Compared with White participants, Black individuals had lower rates of linkage to care within 1 month after an HIV diagnosis (82.3% vs 75.8%) and viral suppression in 2018 (77.3% vs 67.8%). No association was found between redlining and HIV outcomes. For both racial/ethnic groups, a greater number of people with HIV who lived in states with Medicaid expansion were linked to HIV care within 1 month following the diagnosis compared with patients with HIV who lived in states without Medicaid expansion.

“Structural factors intended to lessen the financial burden of HIV care and improve access were positively associated with being linked to HIV care within 1 month of diagnosis and achieving viral suppression for both Black and White people with HIV,” Dr Logan says.

The study results showed “stark differences” within the socioeconomic environments in which Black and White patients with HIV reside, according to Dr. Logan (Table).

“We did not see a positive association between residing in a state with Medicaid expansion and achieving viral suppression in comparison with residing in a state without Medicaid expansion,” he says. “The strongest structural factor that was positively associated with achieving viral suppression was residing in a state where more than 50% of people living with HIV were receiving Ryan White HIV/AIDS Program services.”

Increasing Services for Patients & Conducting Additional Research

The researchers note that—to their knowledge—this study is the first to simultaneously analyze redlining, Medicaid expansion, and utilization of the Ryan White HIV/AIDS Program in association with HIV care outcomes for Black and White patients in the United States. The results show that Black and White people with HIV reside in “very different socioeconomic environments, which might create unequal challenges related to receiving ongoing HIV care,” Dr. Logan says.

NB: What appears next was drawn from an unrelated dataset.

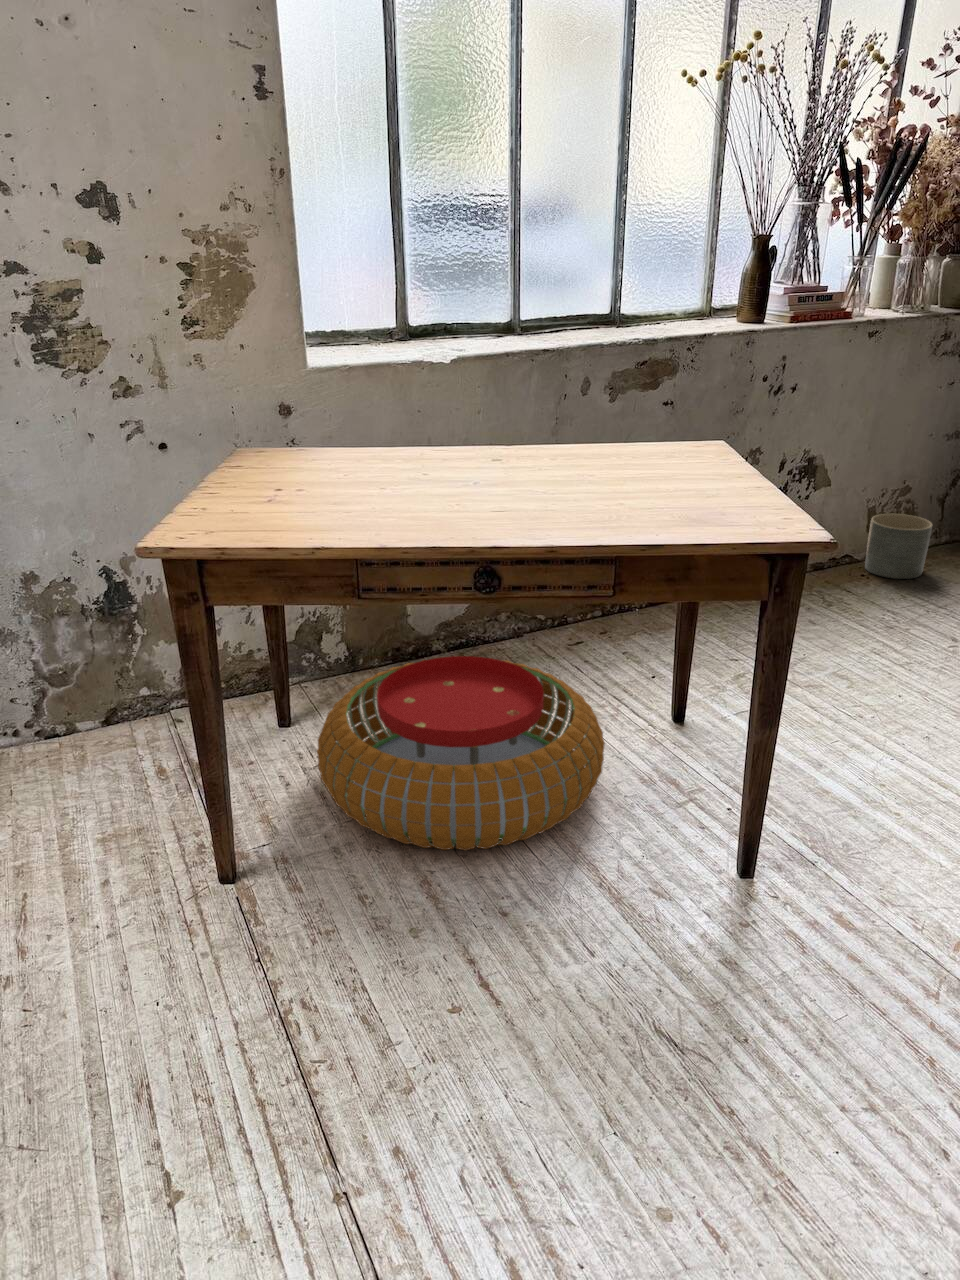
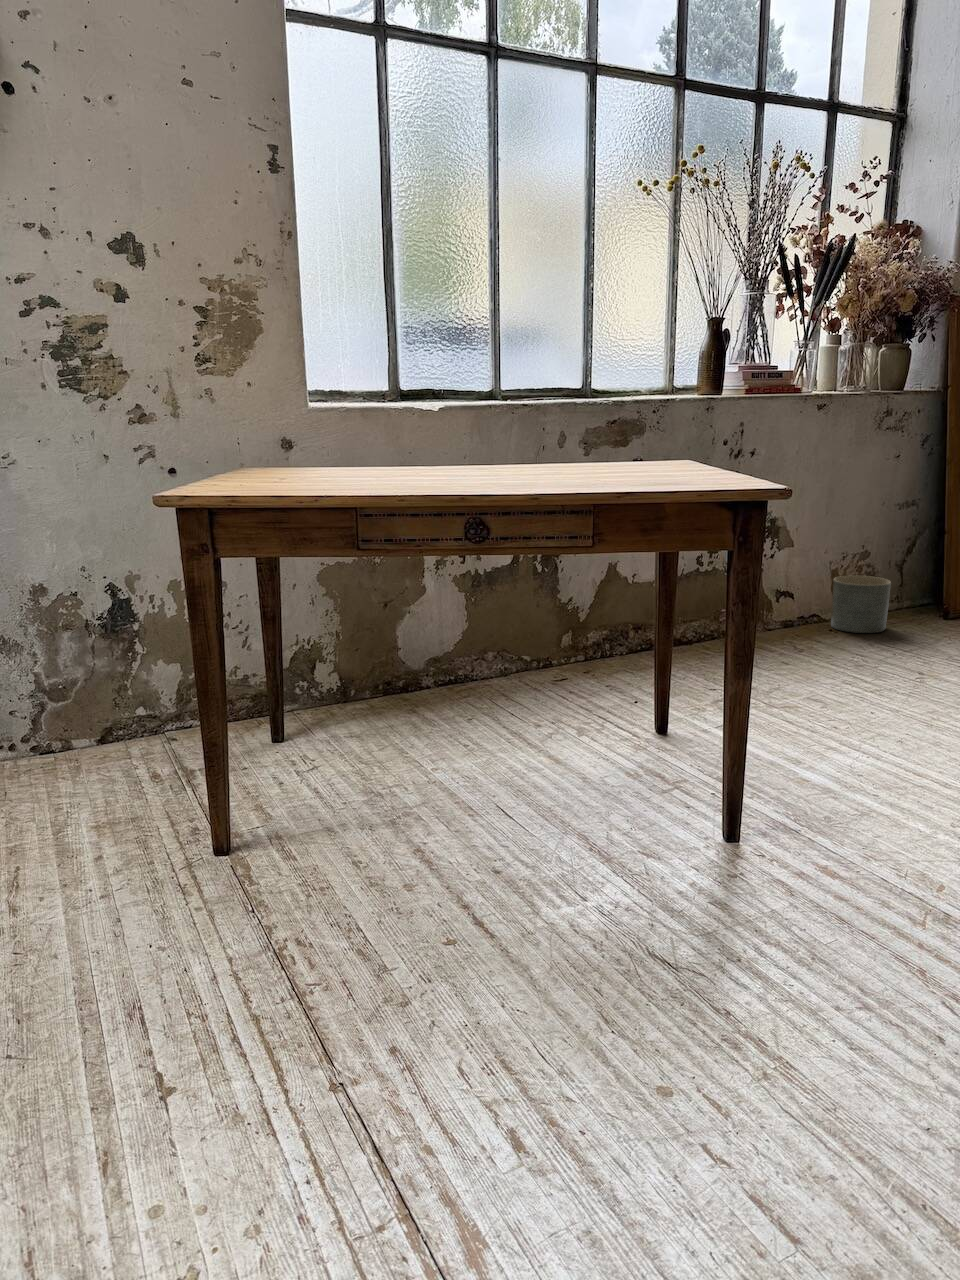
pouf: present [317,656,605,851] -> none [311,663,590,827]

“Policies and programs that aim to reduce the financial burden of HIV care, like Medicaid expansion and the Ryan White HIV/AIDS Program, show promise for achieving favorable HIV care outcomes,” he continues. “However, while Medicaid expansion was positively associated with linking persons to HIV care within 1 month after diagnosis, this program was not associated with achieving viral suppression for the population in our study.”

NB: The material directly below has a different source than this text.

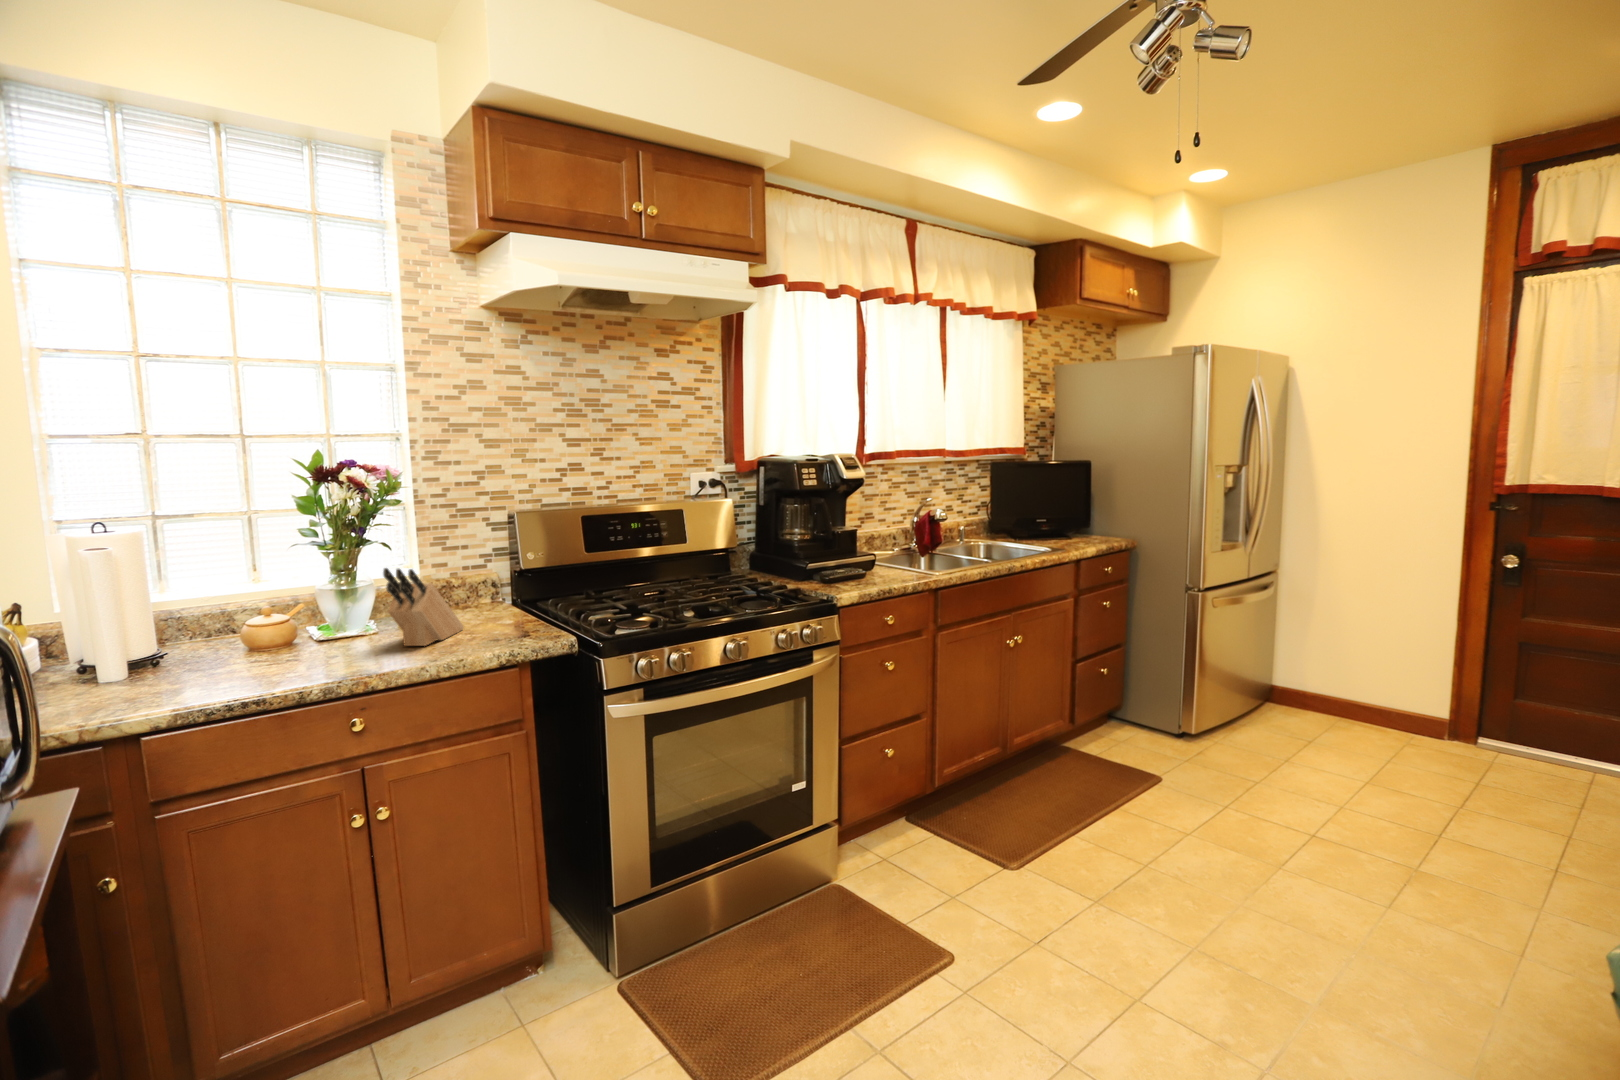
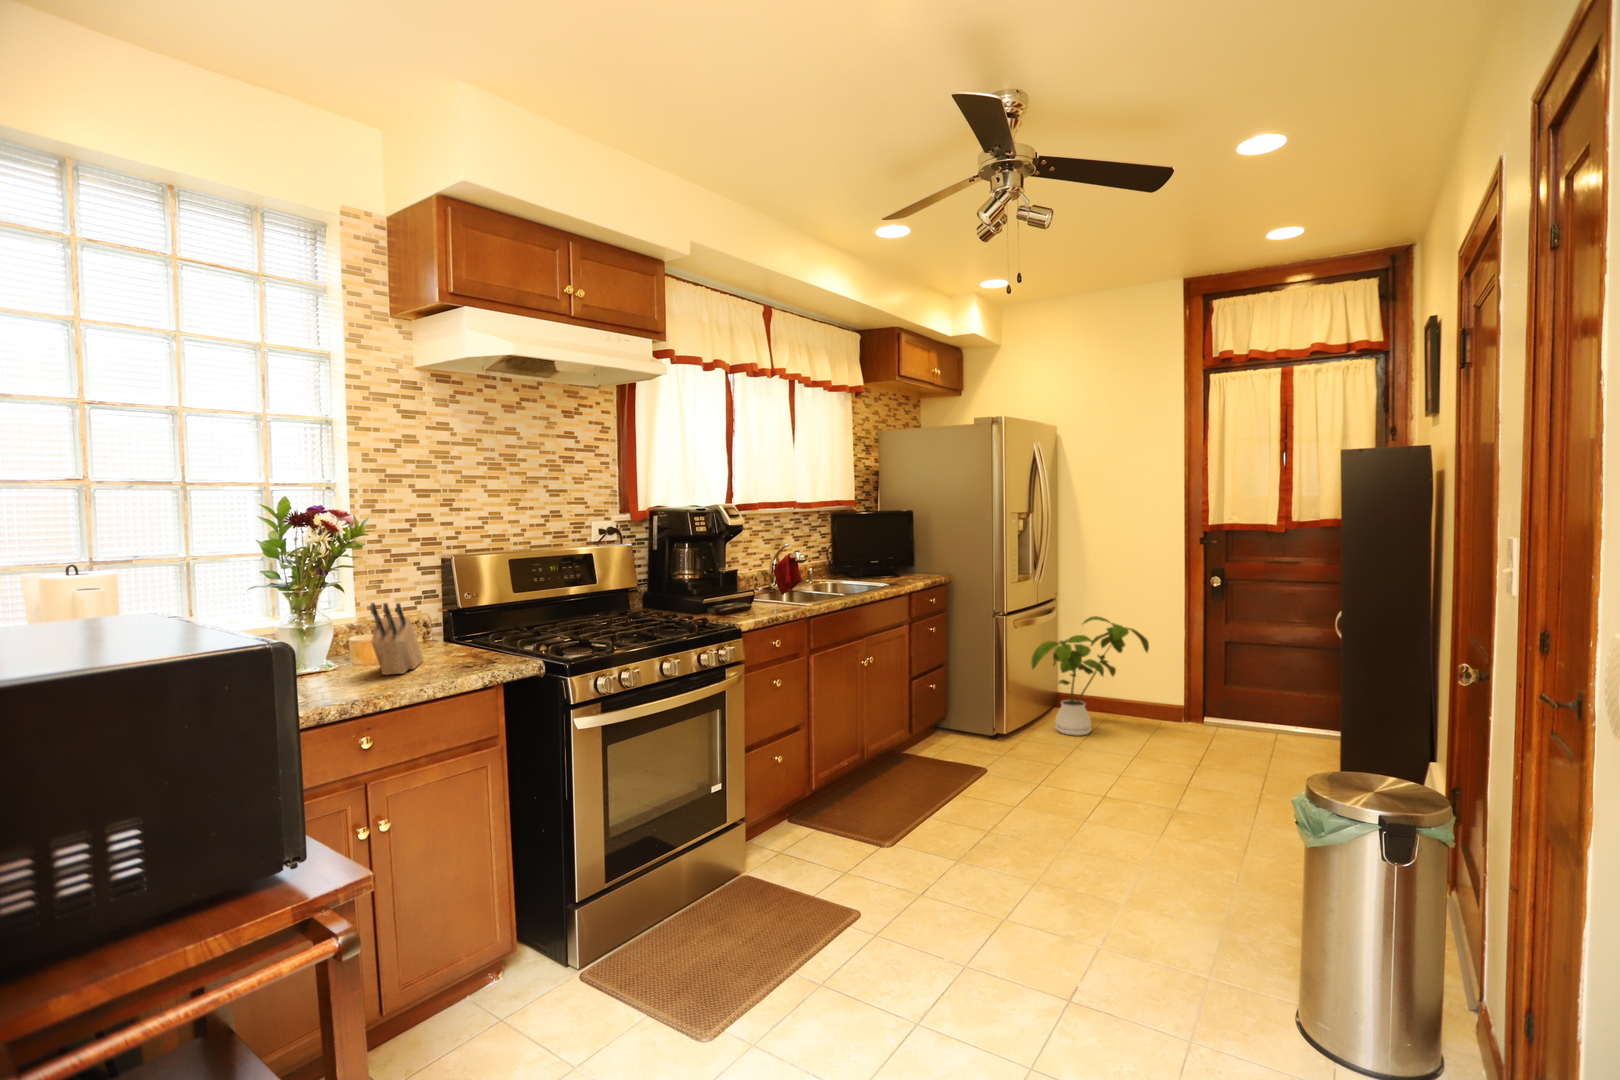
house plant: none [1234,597,1405,743] -> present [1031,616,1149,736]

Increasing the use of services available through the Ryan White program, such as referral to housing, transportation, mental health, and substance abuse services, could help reach the groups most impacted by HIV who also experience financial difficulties, Dr. Logan explains.

“Redlining was not definitively associated with HIV outcomes in this study,” he says. “However, more work is necessary to determine if redlining perpetuates circumstances such as poverty, which in turn might increase the risk for acquiring HIV or hinder the ability to sustain care. Nearly two-thirds of Black people with diagnosed HIV resided in census tracts where Black loan applicants were at least twice as likely to be rejected for a home loan compared with White applicants, even after accounting for the applicant’s sex at birth, gross annual income, and the loan amount.  Not being able to build wealth or financial stability through homeownership while also needing ongoing HIV care might perpetuate ongoing financial disadvantages.”

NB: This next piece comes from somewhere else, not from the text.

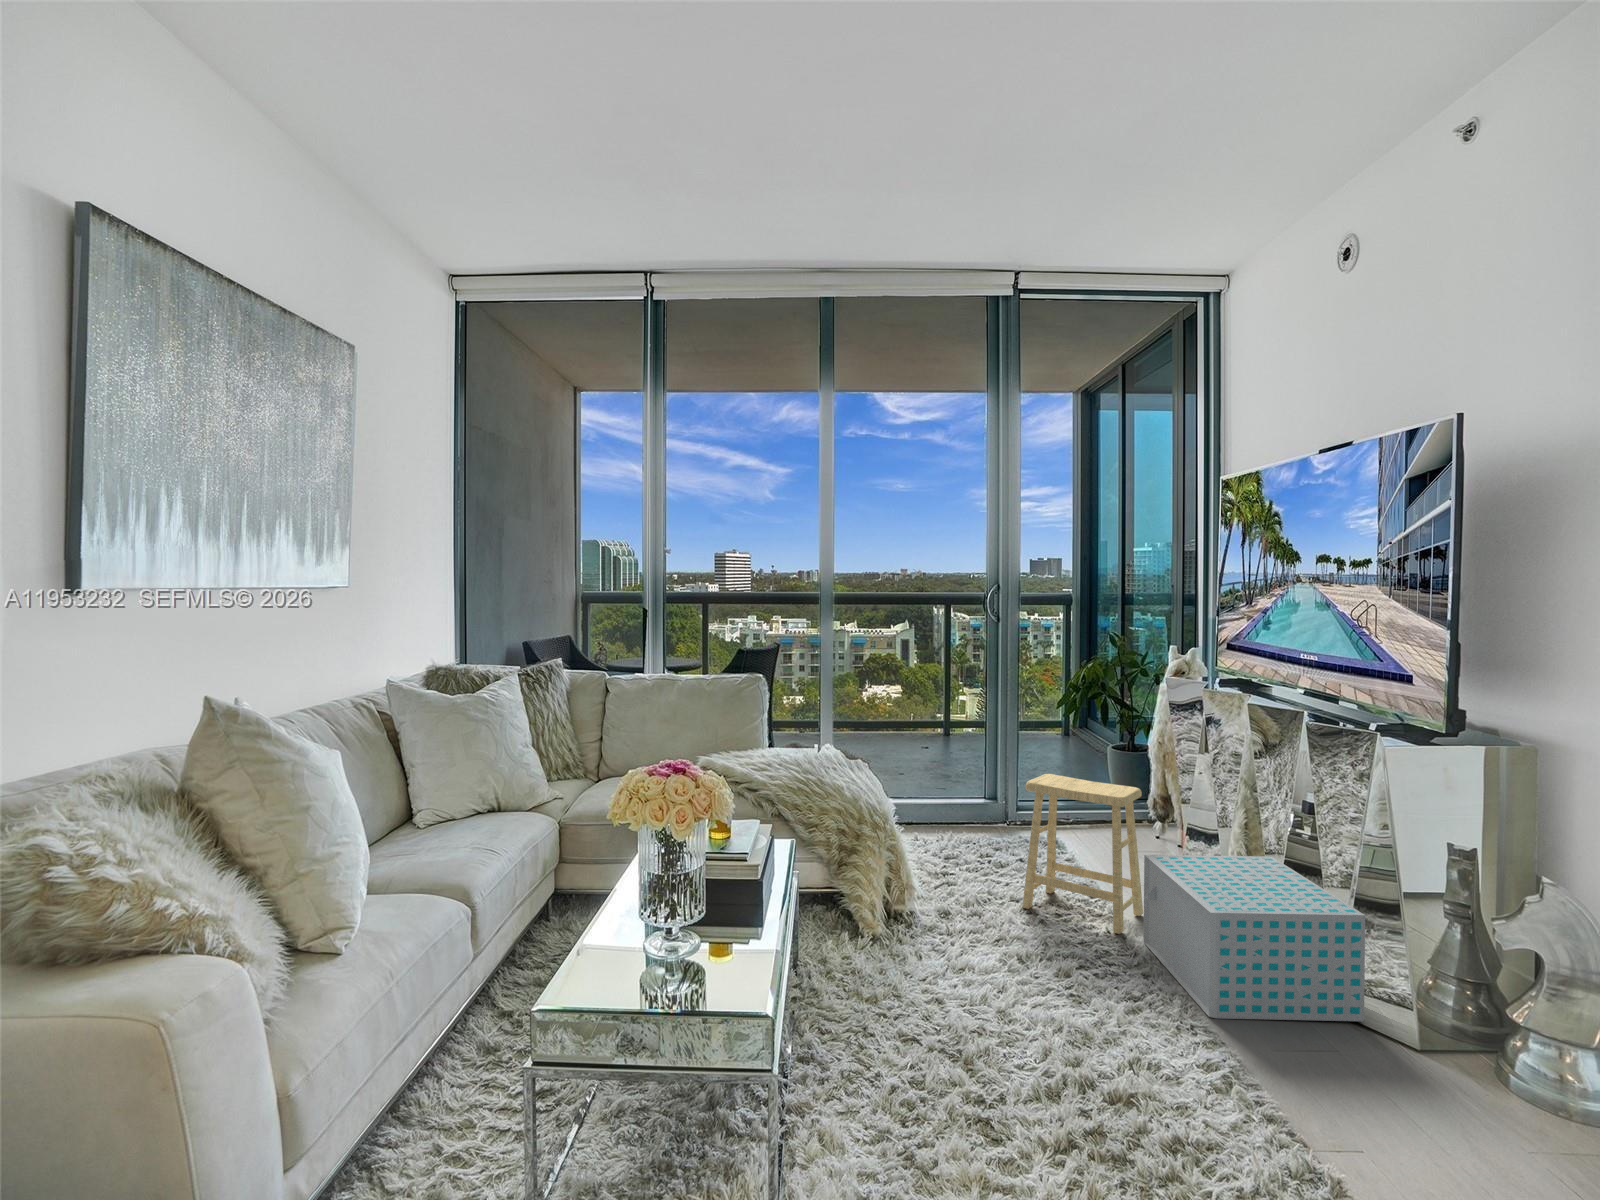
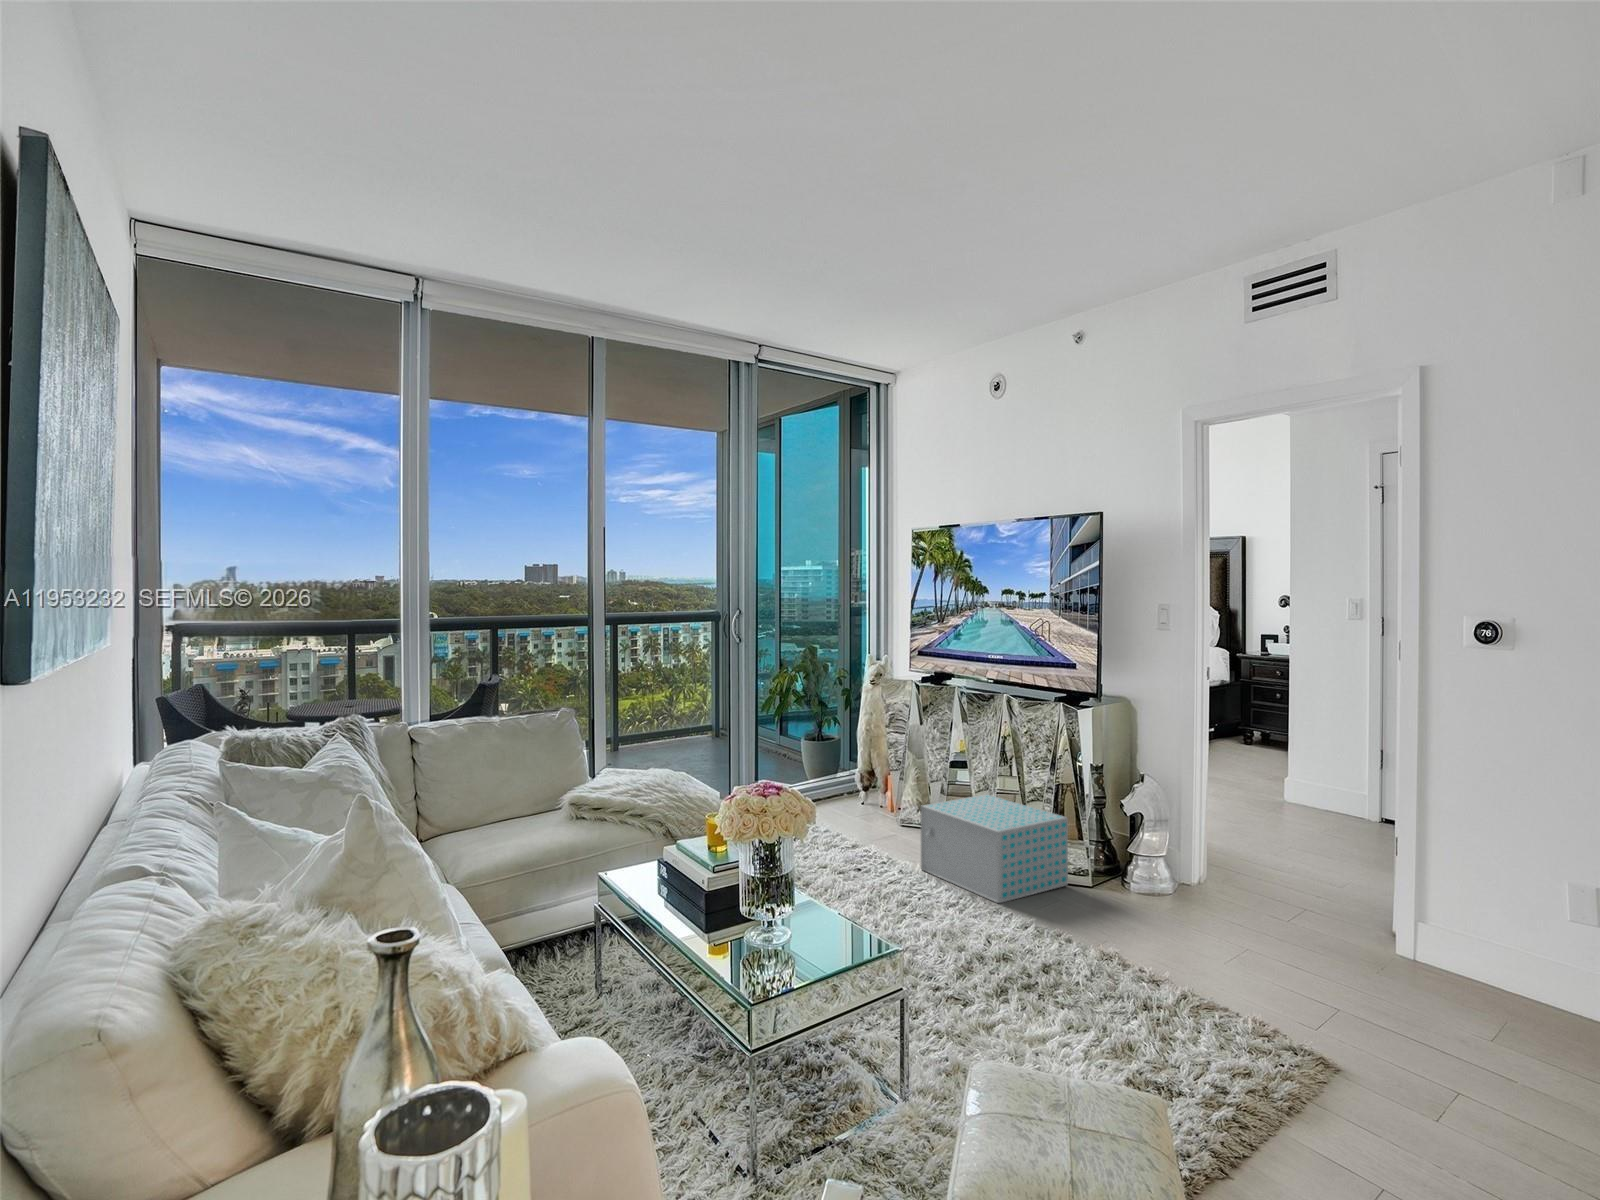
footstool: present [1022,774,1143,934] -> none [826,758,904,868]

Forthcoming research should address these disparities in other minority groups, Dr. Logan notes.

“This study focused on HIV care disparities between Black and White people,” he says. “Future research is needed to assess the factors related to HIV care inequities and disparities between White people and other racial and ethnic minority groups who, traditionally, have been at a disadvantage in terms of obtaining healthcare.”